Die Märkte entwickeln sich unterschiedlich
Die Energiewende wird sich in den verschiedenen Märkten und Sparten anders und unterschiedlich schnell vollziehen. Während die Nachfrage nach fossilen Energien in Europa zurückgeht, wird sie in den wachsenden Märkten Asiens, des Mittleren Ostens und Afrikas steigen. Mit unserer Ölproduktion sowie unserer Raffineriebeteiligung und unserem Trading Joint Venture in Abu Dhabi, aber auch mit unserer Gasproduktion in Malaysia sind wir bestens auf diese Marktchancen vorbereitet. Andererseits wird der Schwer-, Schiffs- und Flugverkehr auch in Europa auf flüssige Treibstoffe kurz- und mittelfristig nicht verzichten können. Daher werden wir mit dem Co-Processing biogener Anteile und der künftigen Entwicklung synthetischer Treibstoffe einen wesentlichen Beitrag zu einer CO2-ärmeren Zukunft leisten.

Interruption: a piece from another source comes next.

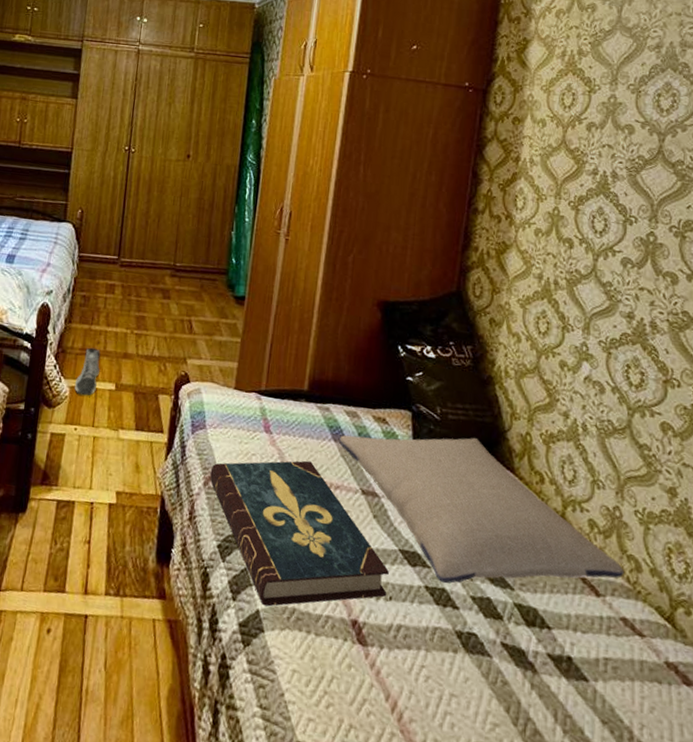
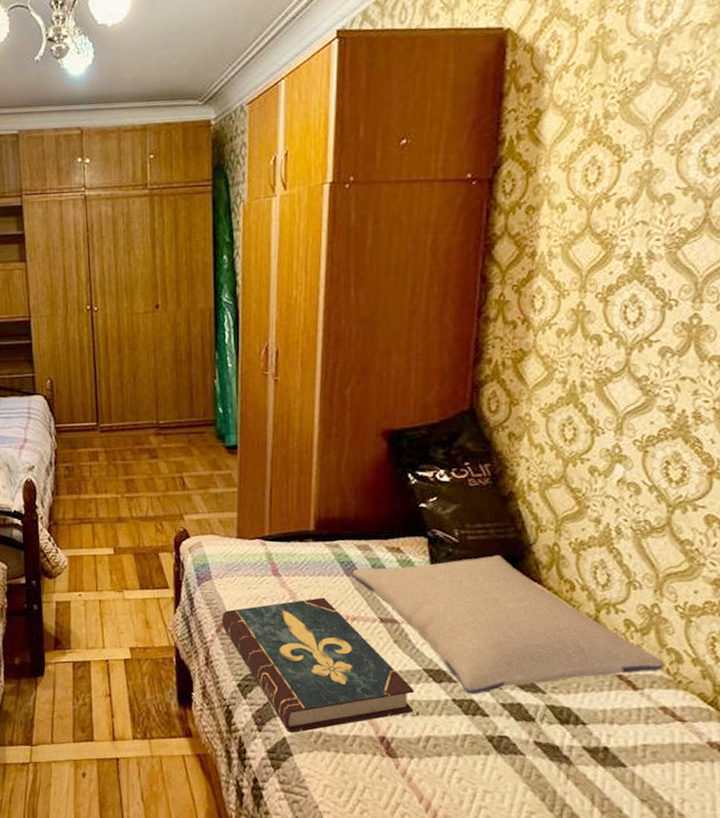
sneaker: present [74,347,101,396] -> none [71,516,95,563]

Erdgas – die schnelle Lösung und der langfristige Partner
Neben mittel- bis langfristig wirksamen Innovationen benötigen wir in der Energiewende auch kurzfristig wirksame Lösungsansätze. Einer davon ist der verstärkte Einsatz von Erdgas in der Mobilität, insbesondere aber in der Stromerzeugung, wodurch die CO2-Emissionen sofort deutlich gesenkt werden könnten. Gas ist aber nicht nur ein kurzfristiger Kohleersatz, sondern der perfekte langfristige Partner für erneuerbare Energien, da unvermeidliche Schwankungen der Ökostromerzeugung durch Gaskraftwerke rasch ausgeglichen werden können, wodurch die Versorgungssicherheit gewährleistet wird. Ich bin überzeugt, dass Erdgas in der Energiewende eine wesentliche Rolle spielen wird. Wir als OMV tragen dem insofern Rechnung, als wir den Gasanteil in unserem Portfolio Schritt für Schritt weiter erhöhen.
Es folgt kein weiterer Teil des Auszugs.